We cannot stress enough how entirely one-sided the APS process is. Even with quality representation, many drivers lose their licenses to suspension or revocation. The point however, is clear. You are entitled to defend yourself and you should defend yourself. It is the only way of preventing a suspension of your license.
More About APS Hearing Procedures
Normally, the APS hearing is conducted in the hearing officer’s private office within the Driver Safety Office. This is their environment; it is where they feel most comfortable. It is where they feel they have the most control.
The DMV has an obligation to tape record all proceedings but your representative should come prepared to make recordings of their own. It is not uncommon for the DMV to later produce recordings that are either blank or of such horrible quality that they are useless. These tape recordings can become valuable pieces of evidence should the driver be forced to appeal a DMV decision. Additionally, evidence collected during the examination of the arresting officer may be used to impeach the officer in the separate criminal process.
As the hearing begins, the hearing officer will go on the record and establish the presence of those persons present. The hearing officer will then introduce the department’s evidence. Under direct examination, the hearing officer will introduce testimony from those witnesses favorable to the department’s position. The hearing officer will cross-examine any defense witnesses and potentially the driver, if present. The hearing officer will make and rule on objections and will make decisions regarding the admissibility of evidence.

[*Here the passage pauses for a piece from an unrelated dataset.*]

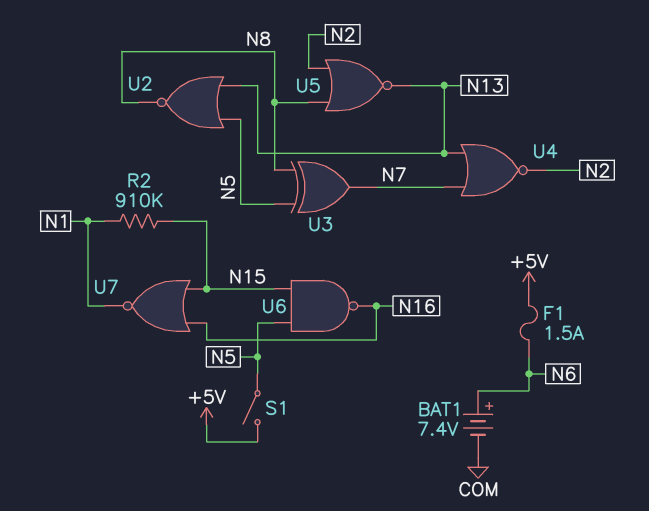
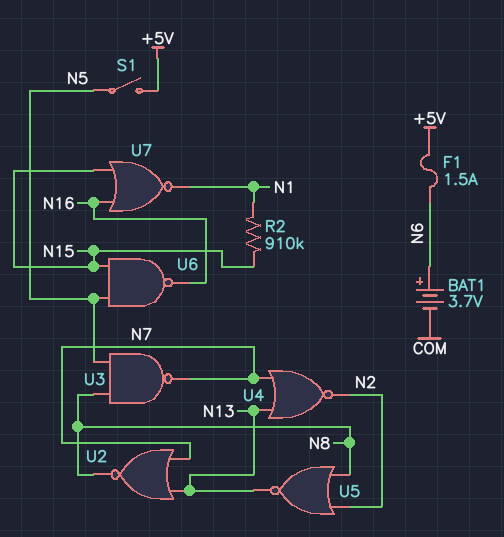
BAT1: 7.4V (plus N6, minus COM) -> 3.7V (plus N6, minus COM)
U2: NOR (in N5, in N13, out N8) -> NOR (in N7, in N13, out N8)
U3: XOR (in N5, in N8, out N7) -> NAND (in N5, in N8, out N7)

The driver’s representative/advocate is permitted to introduce defense evidence. The representative will introduce and examine defense witnesses and cross examine the department’s witnesses. The representative is permitted to object to certain aspects of the department’s evidence and manner in which the hearing officer examines witnesses. As the hearing ends, the driver’s representative is permitted to make a closing statement to summarize the driver’s case. The representative must be adept enough to quote and refer to specific case law and Supreme Court decisions in support of the driver’s position.
In rare instances, the hearing officer will announce his/her decision at the conclusion of the APS hearing. In most instances, however, the hearing officer will take the matter “under advisement” and publish a decision later. Essentially, this is where the hearing officer determines who wins. The hearing officer is mandated to publish a decision within a specified time frame however; this is largely ignored by the department. When a decision is made, the hearing officer will prepare a notice that will be mailed to the driver and his representative.
If the hearing officer rules on behalf of the department, the suspension is “sustained” and the license suspension/revocation goes into effect. Conversely, if the hearing officer rules on behalf of the driver, the license suspension/revocation is “set aside” and the suspension is terminated. The driver is permitted to obtain a “duplicate” driver’s license.
It cannot be overstated how unfair and arbitrary these proceedings are. By their very nature, the Administrative Per Se hearing is designed to ignore due process. The DMV will not consider the negative impact a license suspension or revocation will have on a person’s life. The only way to prevent the suspension of your license is to protect yourself by selecting a representative who has the knowledge, experience and grit to do the job correctly. Quality representation significantly increases your chances of victory.